Suggestion 1. Use a database.
Suggestion 2. Use a lock file. Use OS-level API calls to open a file with an exclusive
lock. The first user to acquire this file has exclusive access to the data. When that
user finishes their transaction, close the file, release the OS-level lock.
Suggestion 3. Don't "update" the file. Log the history of changes. You can then read usernames and timestamps from the log to find the latest version.
If you do this, you need to make each request do something like this.
When getting the current state, read the last line from the file. Also, get the file size and last modification time. Keep the size and last modified time in the session. Display the current state in the form.

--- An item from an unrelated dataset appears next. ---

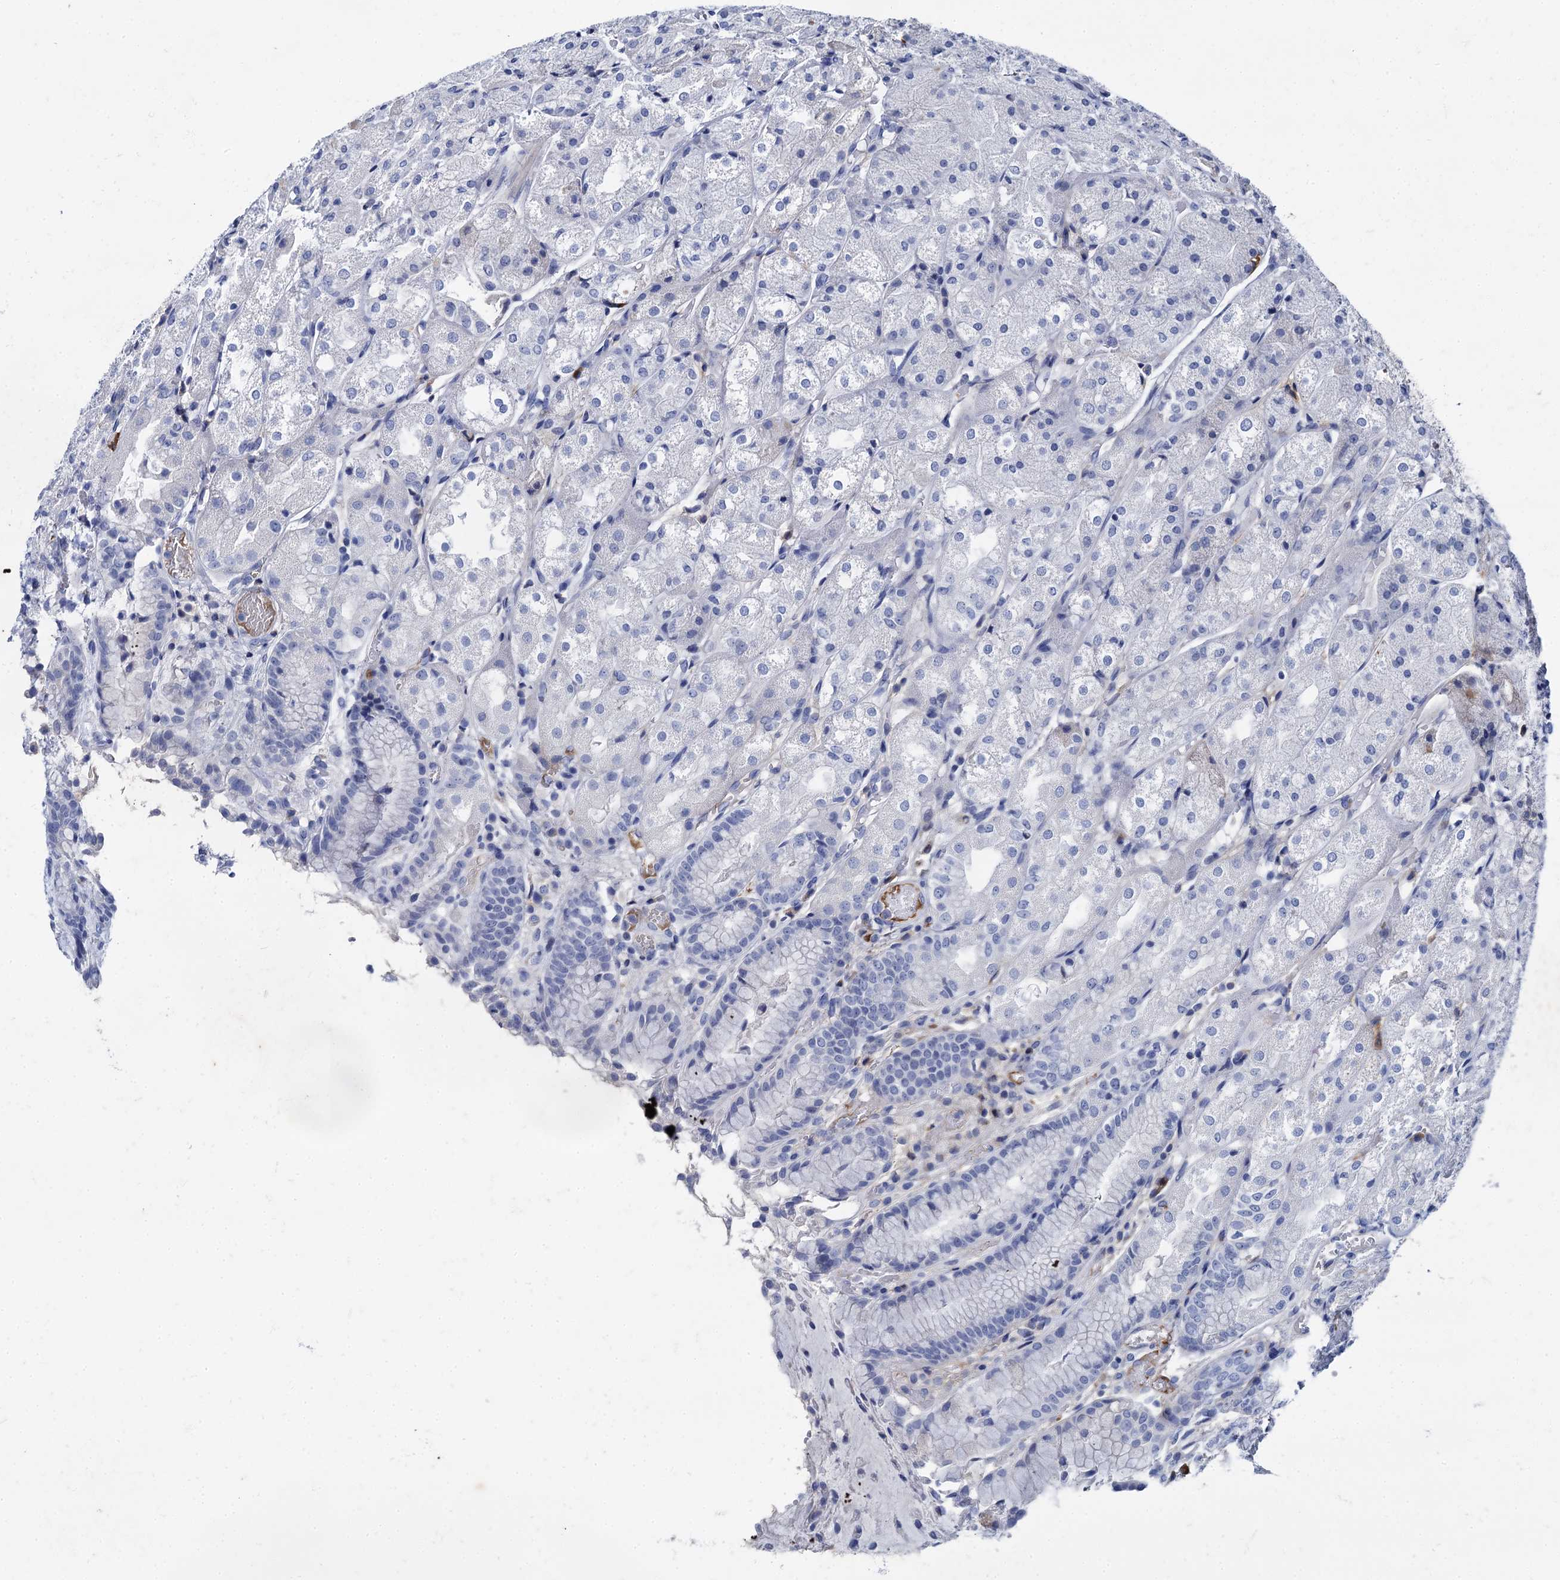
{"staining": {"intensity": "negative", "quantity": "none", "location": "none"}, "tissue": "stomach", "cell_type": "Glandular cells", "image_type": "normal", "snomed": [{"axis": "morphology", "description": "Normal tissue, NOS"}, {"axis": "topography", "description": "Stomach, upper"}], "caption": "Immunohistochemistry of benign human stomach shows no staining in glandular cells. (Immunohistochemistry, brightfield microscopy, high magnification).", "gene": "TMEM72", "patient": {"sex": "male", "age": 72}}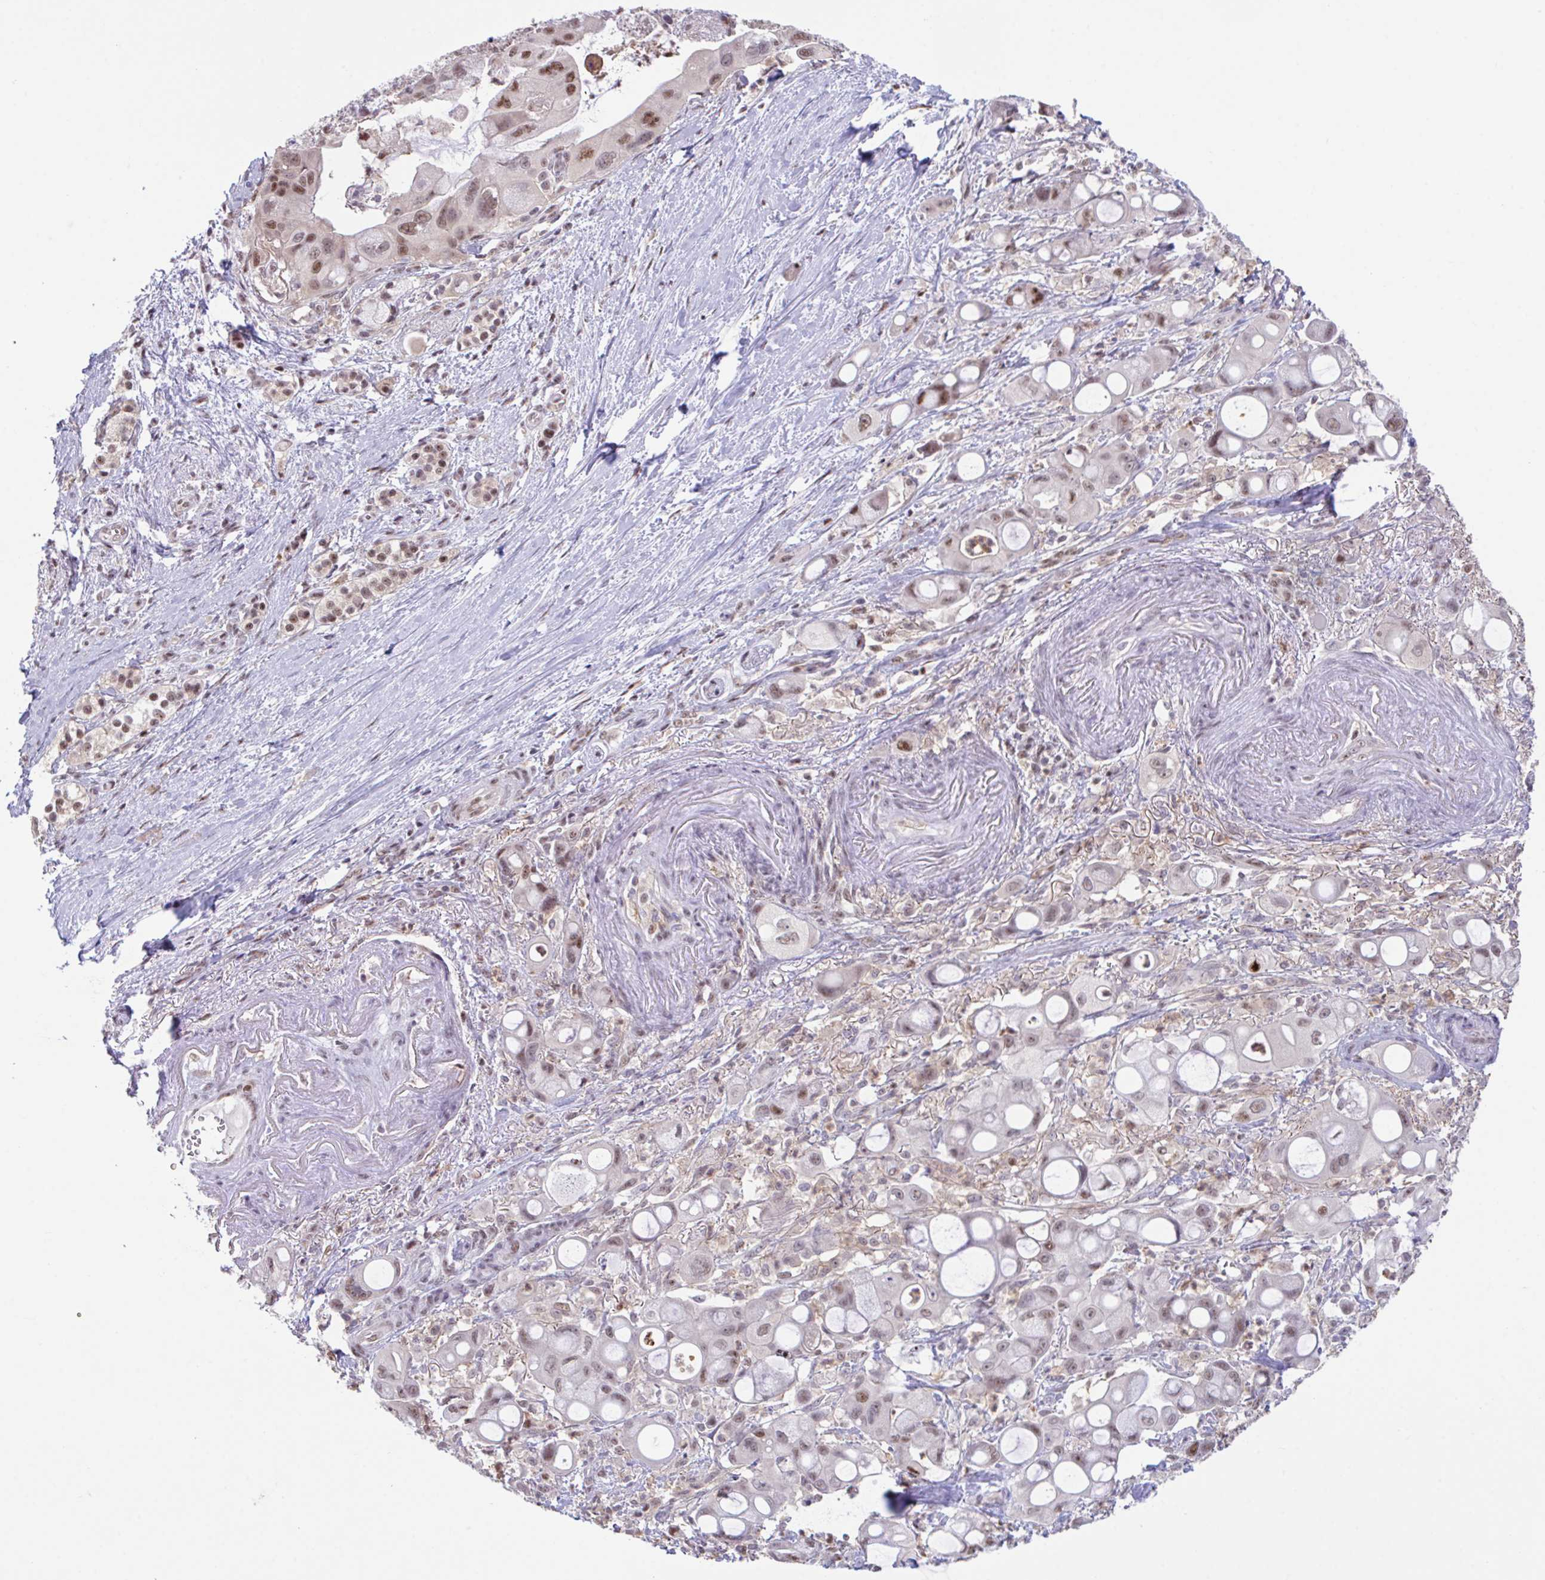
{"staining": {"intensity": "moderate", "quantity": ">75%", "location": "nuclear"}, "tissue": "pancreatic cancer", "cell_type": "Tumor cells", "image_type": "cancer", "snomed": [{"axis": "morphology", "description": "Adenocarcinoma, NOS"}, {"axis": "topography", "description": "Pancreas"}], "caption": "The immunohistochemical stain highlights moderate nuclear positivity in tumor cells of pancreatic cancer (adenocarcinoma) tissue. (Brightfield microscopy of DAB IHC at high magnification).", "gene": "OR6K3", "patient": {"sex": "male", "age": 68}}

When the user's change is being processed, check the file size and last modification time. If the file is different from what was recorded in the session, this user is attempting an update to data which was changed by someone else. Read the last line from the file. Also, get the file size and last modification time. Keep the size and last modified time in the session. Display the current state in the form.
In addition, you might want to have two files. One with "current" data, the other with the history of changes. This can make it faster to find the current data, since it's the only record in the current state file.
Another choice is to have a "header" in your file that is a fixed-size block of text. Each time you append, you also seek(0,0)
and refresh the header with the offset to the last record as well as the timestamp of the last change.